Another example had occurred on the CMI project. We had found that the computer program in use in the US Navy's P3Cs had thousands of binary patches in it. It was necessary for these patches to be worked back into the source code before we could modify the program to run on the Australian P3Cs. The Americans said that it would take an immense effort to do this and that they didn't have the resources. Four Australian software engineers spent three months doing the job, we had our clean code, and the USN had an "immense" task done for them at no cost to them by some smart Australians.
Macquarie University was just up the road from the factory and many of my colleague did the MBA course there. Only one of the twenty or so MBA students I knew ever showed any potential as a manager either before or after the course. Nevertheless, I eventually decided to enrol to arm myself to get the better of the relatively pedestrian people I was working for. I was invited to sit for a Graduate Management Assessment Test (GMAT) run by Stamford University. I spent the whole of one Saturday at the AGSM in the University of NSW. When the results came back I found that I was ranked in the top 1% of the year's candidates worldwide in the mathematical stuff and in he top 2 or 3% in the word stuff. When the time came for places to be offered, I was turned down. I rang to enquire why and they asked why I thought I should have been offered a place. I said I would be very surprised if they had filled the course with candidates who had done better than me in the GMAT and they asked me what ranking I had received. When I told them, they expressed surprise and said they'd get back to me. When they finally did get back to me, they offered me a place in the next years course. There was a distinct possibility that the Government of the day was going to introduce fees for all higher degrees for the next year so I said "Thanks, but no thanks". When I discussed all this with my bosses boss, he said "If you need and MBA to become a manager, you'll probably be no good. If you're going to be any good, you don't need an MBA".
Colin and I decided that we needed to study accounting and economics to equip us to argue with our non-technical bosses. We found that Ku-ring-gai College of Advanced Education offered a part time first degree course in business for mature age students only a few minutes drive from the factory. We enrolled and studied in the first year, accounting, economics, communications, and quantitative methods.

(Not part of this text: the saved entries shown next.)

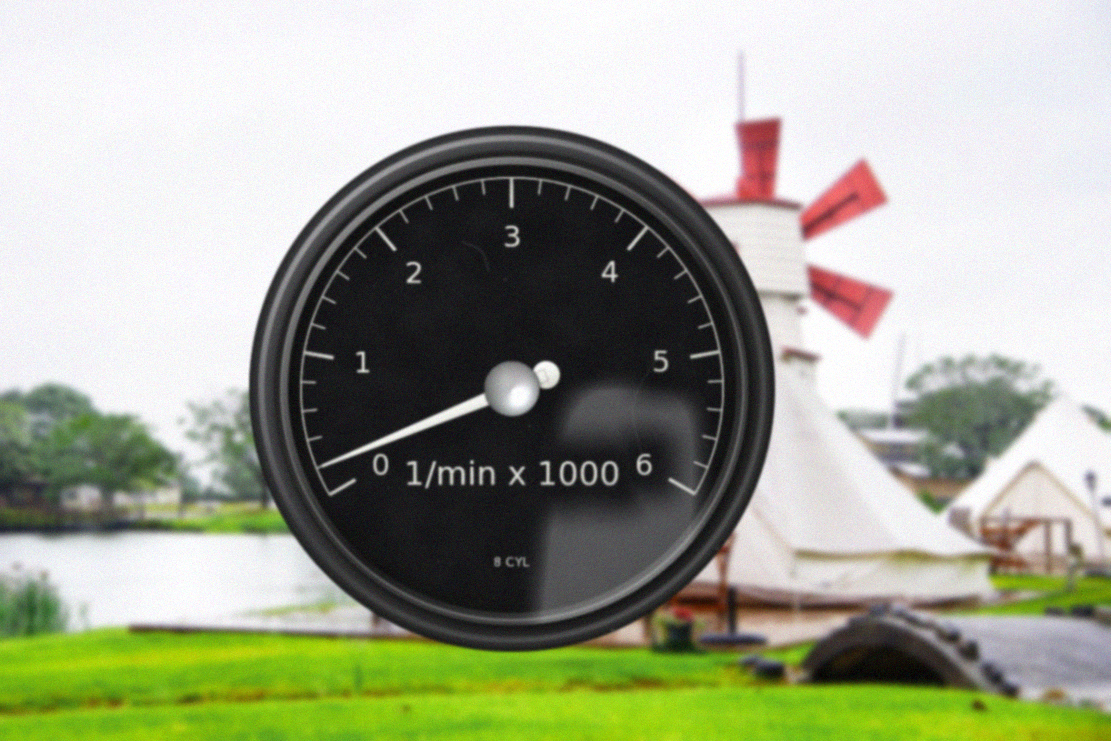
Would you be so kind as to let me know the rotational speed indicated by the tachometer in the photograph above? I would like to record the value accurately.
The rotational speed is 200 rpm
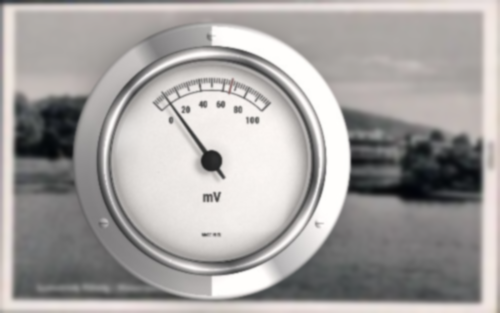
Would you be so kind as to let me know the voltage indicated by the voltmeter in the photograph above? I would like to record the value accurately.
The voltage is 10 mV
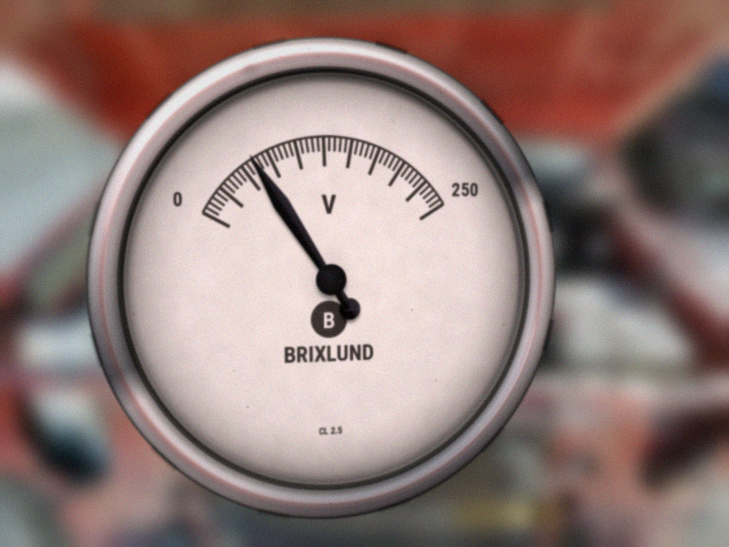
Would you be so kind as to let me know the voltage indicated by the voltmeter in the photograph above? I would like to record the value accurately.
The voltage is 60 V
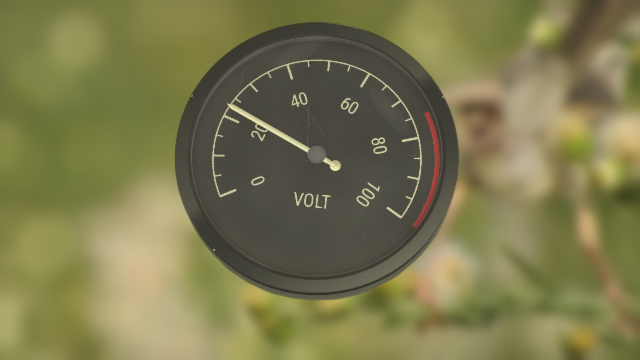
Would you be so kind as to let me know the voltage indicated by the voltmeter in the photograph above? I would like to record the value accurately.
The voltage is 22.5 V
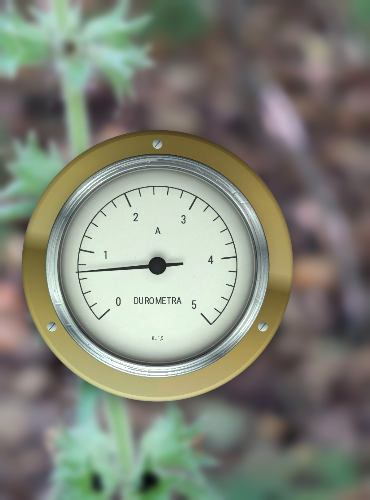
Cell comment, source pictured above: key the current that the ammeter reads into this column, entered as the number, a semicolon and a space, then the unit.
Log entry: 0.7; A
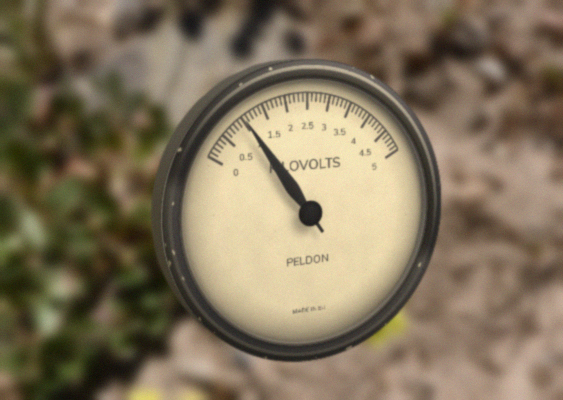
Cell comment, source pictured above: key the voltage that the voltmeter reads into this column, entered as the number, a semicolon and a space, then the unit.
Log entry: 1; kV
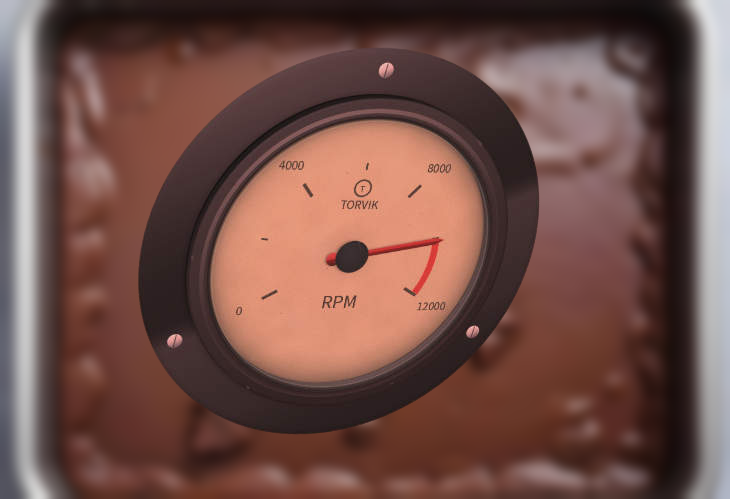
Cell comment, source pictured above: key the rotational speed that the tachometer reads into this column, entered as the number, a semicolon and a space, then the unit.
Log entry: 10000; rpm
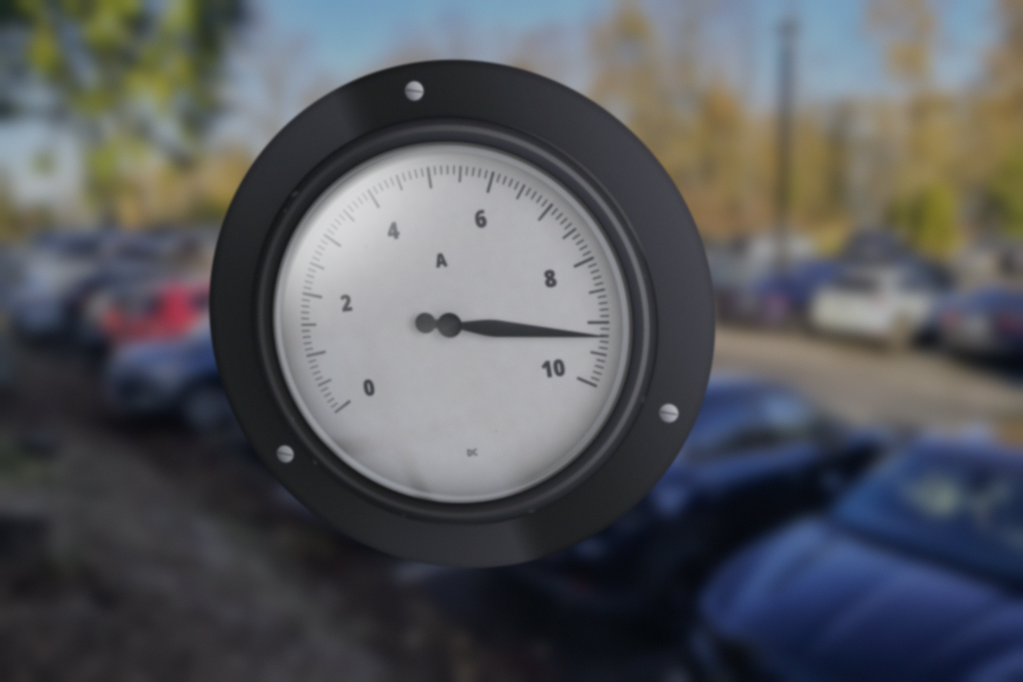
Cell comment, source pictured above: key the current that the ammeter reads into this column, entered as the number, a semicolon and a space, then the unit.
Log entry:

This last subject was elementary mathematics and as neither of us was not granted an exemption as we did not have degrees in mathematics, though Colin as a physicist and I as an engineer had both studied maths to final year standard in our respective degrees. I used to turn up once every few weeks and do all the work that the other students had done in three hours a week in half an hour.
The second year brought on some other subjects including legal studies, sociology, and systems analysis all of which were, to us complete rubbish. The sociology lecturer was so in touch with her students that she would would lock the doors of the lecture theatre at 5.30, the nominal start time of the lecture, and exclude all the students who had not made it in time after travelling from their jobs in the city. We both realised that we had already learned everything that was going to be of use to us and that four and a half more years studying rubbish was not a sensible way to spend our time so we dropped out. I never regretted starting the course because the original objective was achieved and I never regretted dropping out as I didn't need to be qualified to be an accountant.